The Shikerdovid was born the day the world learned Menachos 16 nearly 52 years ago in the daf yomi cycle of 1966. It was also learned last Sunday in the current daf yomi cycle. The SD is a cohen and this “date of birth daf” is  appropriately and ironically all about the mistake riddled  cohen.

A brief overview of the daf is necessary: The Mishna talks about a cohen who performs the mincha (flour offering)  improperly, by doing  it half correct (Chatzi Matir).   The Mishna has various scenarios of mess ups.  The bottom line is some mistake create Pigul (abominations) and some just invalidate the sacrifice.  There is a big difference between creating this abomination and invalidation: Kares- excision.

The Talmud  continues with mess ups. The most egregious is when the Cohen Gadol on Yom Kippur become “posul ” (ineligible to do work) smack in the middle of the avodah and another Kohen must take over. This  daf  16 is a crazy mix of mistakes made the by the, Priest from wrong intentions,no intention (shtika) to as stated before, invalid in the middle of the holiest day of the year.

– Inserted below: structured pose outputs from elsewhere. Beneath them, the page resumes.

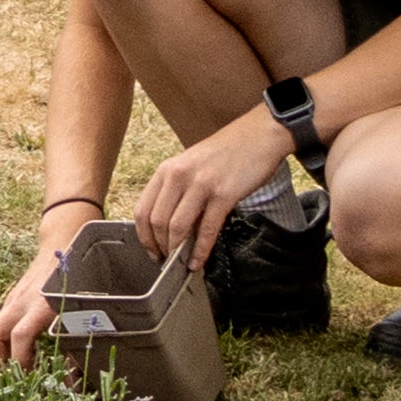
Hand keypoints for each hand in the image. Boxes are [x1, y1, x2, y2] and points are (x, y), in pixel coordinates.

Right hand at [0, 217, 92, 366]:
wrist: (62, 241)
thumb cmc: (77, 278)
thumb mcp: (80, 312)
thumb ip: (74, 347)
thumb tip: (70, 384)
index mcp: (40, 305)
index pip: (19, 337)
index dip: (20, 362)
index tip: (29, 380)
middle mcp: (21, 302)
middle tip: (13, 377)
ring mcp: (13, 299)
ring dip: (0, 351)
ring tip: (17, 366)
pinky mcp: (12, 298)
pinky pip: (1, 322)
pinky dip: (6, 339)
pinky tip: (23, 348)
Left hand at [133, 107, 290, 264]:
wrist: (258, 136)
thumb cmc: (226, 152)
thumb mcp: (191, 166)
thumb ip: (178, 192)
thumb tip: (172, 228)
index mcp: (166, 170)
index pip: (142, 209)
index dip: (144, 236)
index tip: (151, 250)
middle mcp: (178, 176)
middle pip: (157, 221)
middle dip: (159, 247)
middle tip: (165, 261)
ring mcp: (201, 184)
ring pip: (177, 227)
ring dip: (176, 251)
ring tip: (180, 264)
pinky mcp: (223, 194)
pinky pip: (207, 229)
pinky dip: (201, 251)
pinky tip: (198, 261)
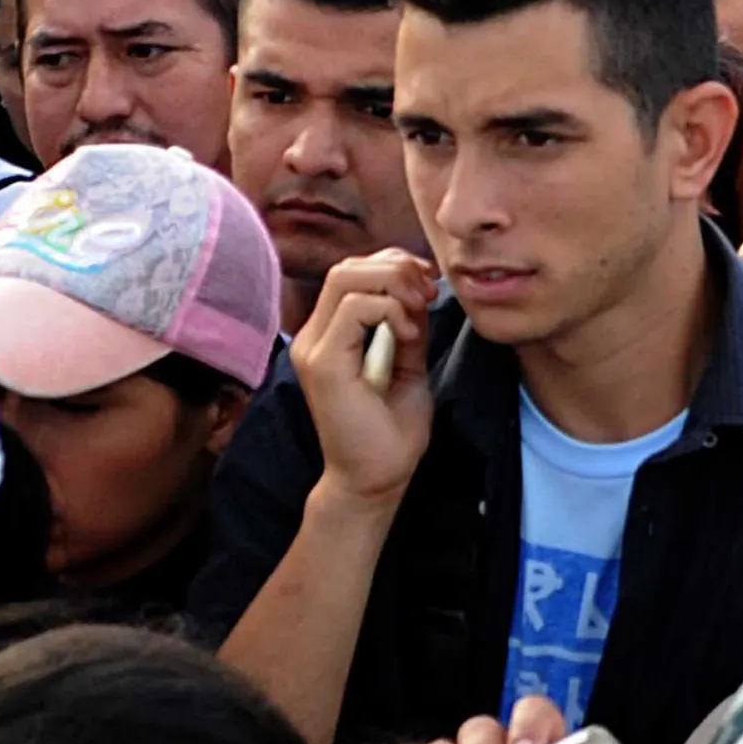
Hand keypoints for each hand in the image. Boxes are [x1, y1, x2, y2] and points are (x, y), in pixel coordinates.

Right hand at [294, 249, 444, 504]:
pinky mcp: (323, 364)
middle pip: (346, 267)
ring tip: (419, 311)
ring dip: (394, 284)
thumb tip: (420, 288)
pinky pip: (353, 309)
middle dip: (396, 267)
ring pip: (345, 277)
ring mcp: (313, 349)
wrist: (377, 479)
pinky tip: (408, 336)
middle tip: (429, 292)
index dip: (393, 264)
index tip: (429, 284)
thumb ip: (406, 324)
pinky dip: (390, 310)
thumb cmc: (390, 429)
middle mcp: (313, 337)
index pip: (352, 272)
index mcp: (329, 334)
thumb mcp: (407, 363)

As the holy magid Shiur R. Shloime Gottesman as points out, this tractate is probably 3/4 about mistakes. Why is so much of the tractate dealing with mistakes. Can’t we assume that people will be careful and do things properly? Can’t we assume that in the House of Gd  the Cohen will not be addled or distracted?

The SD would like to weigh in.  We are human. The cliche goes-To be human is to make mistakes. Ironically, the more you do something, the more chance you will eventually screw it up. For every million procedures performed  by a surgeon, there will be one screw up. It is statistically inevitable. It is life.  Life is comprised of mistakes, miscalculations, thoughtlessness, distraction. The key is accept your mistakes, not beat yourself up and move on. Mistakes are the human experience.  During elul we can try to rectify our mistakes, but we all know what happens later.